Further details have been revealed about the global BBC iPlayer, which is soon to launch in Europe. It will launch as an Apple iPad app and will support downloads to the device, allowing users to view programmes more than once, for an unlimited time, so long as they maintain their subscription to the service. In practice, the number of programmes that can be stored will be limited by the capacity of the device.

BBC Worldwide chief executive John Smith told the industry magazine Broadcast that it will be a “Best of British” proposition, with both new programmes and library material. He said there will be “thousands of hours at launch, and more built up over time”. The catalogue will be curated, with plans to feature packages of similar themes or genres, with social, genre-based events to promote archive material alongside new releases.

The service will initially go live in Western Europe this summer. Users will be able to download the iPad app for free, but will need to pay a subscription of $10, around £6.20, a month for access to the service.

It appears that the service will also carry pre-roll advertising.

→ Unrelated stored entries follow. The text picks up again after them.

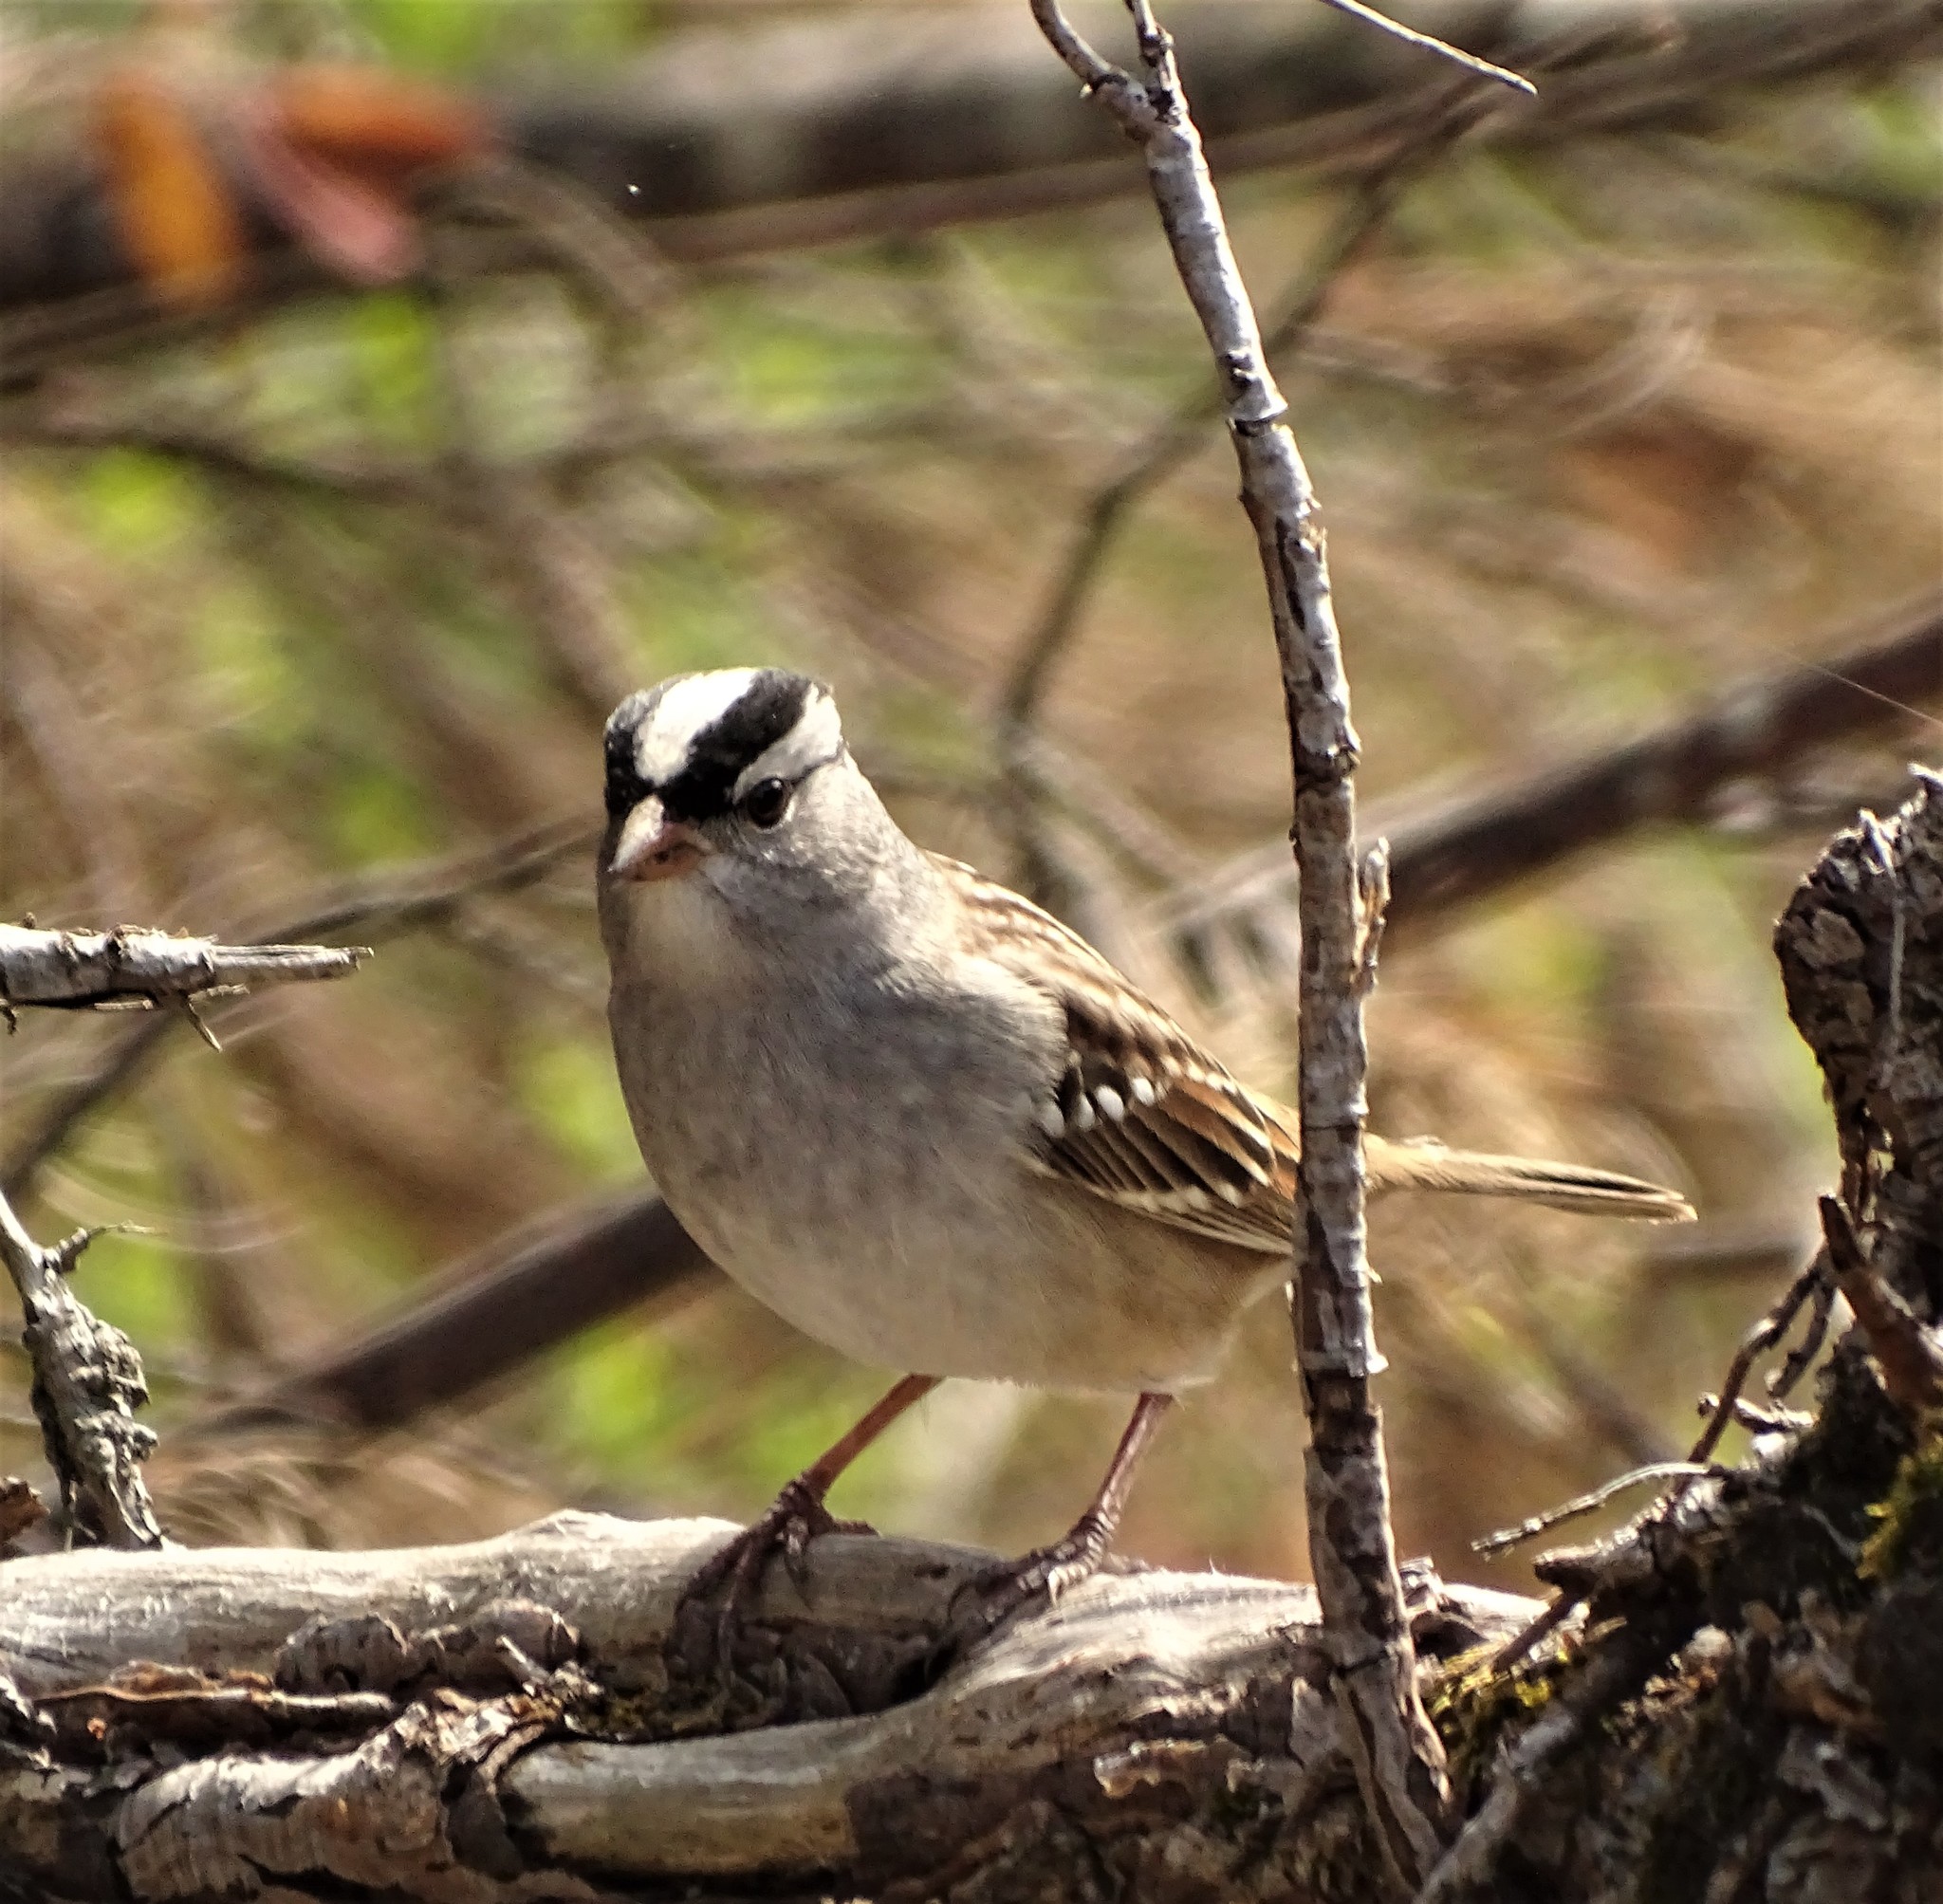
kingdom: Animalia
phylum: Chordata
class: Aves
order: Passeriformes
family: Passerellidae
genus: Zonotrichia
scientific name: Zonotrichia leucophrys
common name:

The national tourism agency VisitBritain has signed up as one of the first advertising partners, promoting the country in anticipation of the Queen’s diamond jubilee and the London Olympics in 2012.

The support for downloads will be welcomed by users, although the number of programmes that can be retained on an iPad will be limited by available storage capacity.

BBC Worldwide already sells large library of programmes through Apple iTunes under the banner “the best of British TV”. We can expect to see many of the same titles available through the Global iPlayer on a subscription basis.

Jana Bennett, who is ultimately responsible for the Global iPlayer at BBC Worldwide, recently said at the Banff World Television Festival: “our ambition is to present a timeless mix of classic and contemporary UK creativity, showcasing the best of British content from the 1950s to the present day. Vintage British creativity but fresh and for the future.”

BBC Worldwide saw over 12 million downloads of apps for smartphones and tablets in the last year, of which 9 million were Lonely Planet travel apps for smartphones and Apple iPads. Other titles included an international news app, a Doctor Who game and recipe apps. BBC Worldwide will no doubt be hoping for significantly more downloads for the Global iPlayer.

The public service BBC iPlayer is available in the United Kingdom as a free iPad app but currently only supports streaming of programmes rather than downloads, effectively limiting usage on the move. It offers access to BBC channels and a wide range of catch-up programming that will not be available on the BBC Global iPlayer.